In December 2015, the Solar Nigeria Programme, part of the Department for International Development (DfID), granted a 100,000 Pounds (US$146,000) to expand the operations in Northern Nigeria.

In June 2019, Breakthrough Energy Ventures along with Norfund invested US$9 million in the company.

In December 2020, the Federal Government of Nigeria gave $9 million to provide solar energy to 20,000 micro, small and medium businesses in rural communities in the country.

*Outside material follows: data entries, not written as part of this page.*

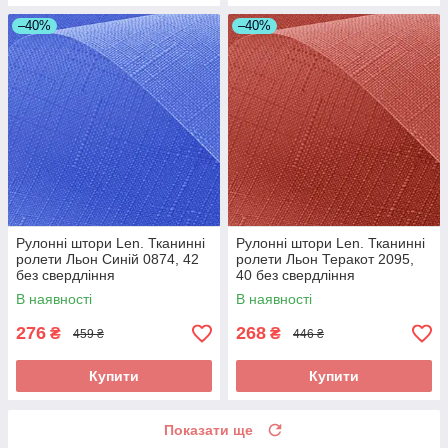
–40%
–40%
Рулонні штори Len. Тканинні
Рулонні штори Len. Тканинні
ролети Льон Синій 0874, 42
ролети Льон Теракот 2095,
без свердління
40 без свердління
В наявності
В наявності
276
268
₴
₴
459 ₴
446 ₴
Купити
Купити
Показати ще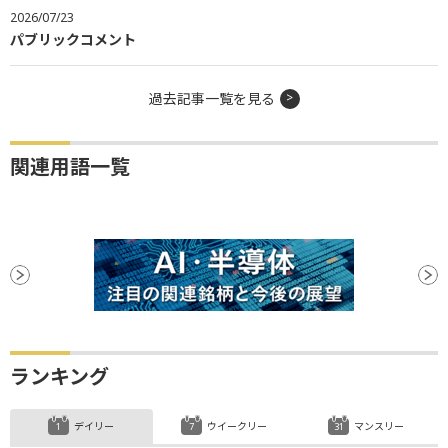
2026/07/23
パブリックコメント
過去記事一覧を見る
関連用語一覧
ランキング
デイリー
ウイークリー
マンスリー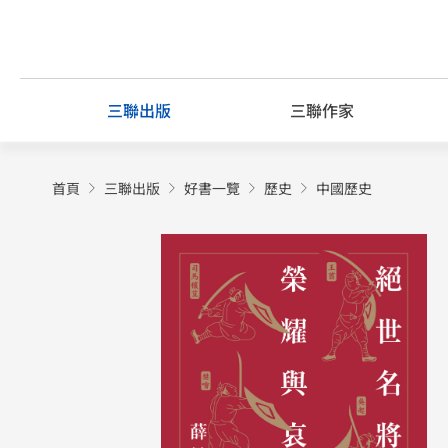
Skip
to
content
三聯出版
三聯作家
首頁
三聯出版
好書一覽
歷史
中國歷史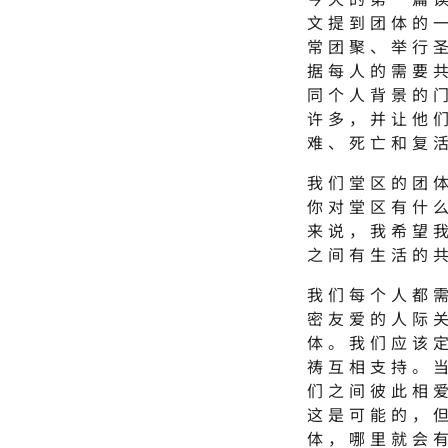
文提到团体的
常团聚、举行
据每人的需要共
同个人背景的
许多，并让他
难、死亡和复
我们堂区的团
你对堂区有什
来说，我希望
之间有生活的
我们每个人都
密友爱的人际
体。我们应该
祷互相支持。
们之间彼此相
这是可能的，
体，哪里就会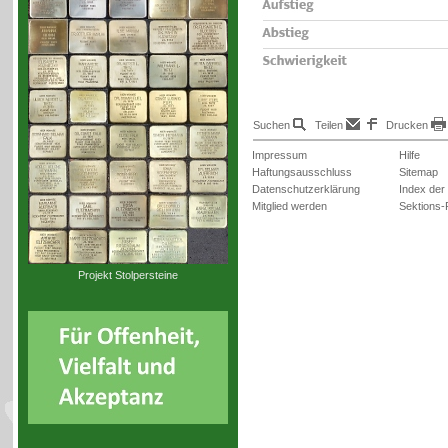
Suchen
Teilen
Drucken
Impressum
Hilfe
Haftungsausschluss
Sitemap
Datenschutzerklärung
Index der
Mitglied werden
Sektions-
Projekt Stolpersteine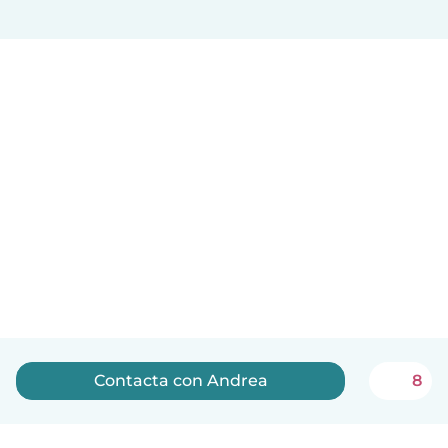
Contacta con Andrea
8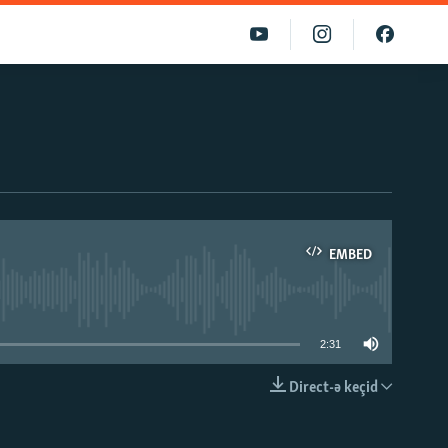
EMBED
able
2:31
Direct-ə keçid
EMBED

In April 2025, Arnergy successfully closed an $18 million Series B funding round. The capital raise included a $3 million initial tranche in 2024 and a $15 million extension led by CardinalStone Capital Advisers (CCA). Other participants included the Bill Gates-backed Breakthrough Energy Ventures, British International Investment (BII), Norfund, and Shell-funded All On. This brought Arnergy's total capital raised to over $27 million. The company announced that the funds would be used to install an additional 12,000 solar systems across Nigeria by 2029.

== Recognition and award ==
In February 2021, it was recognized by Canada High Commissioner for their energy optimization efforts in Nigeria. By March of the same year, it received Africa Brand Award for its contribution in development of solar energy in Nigeria.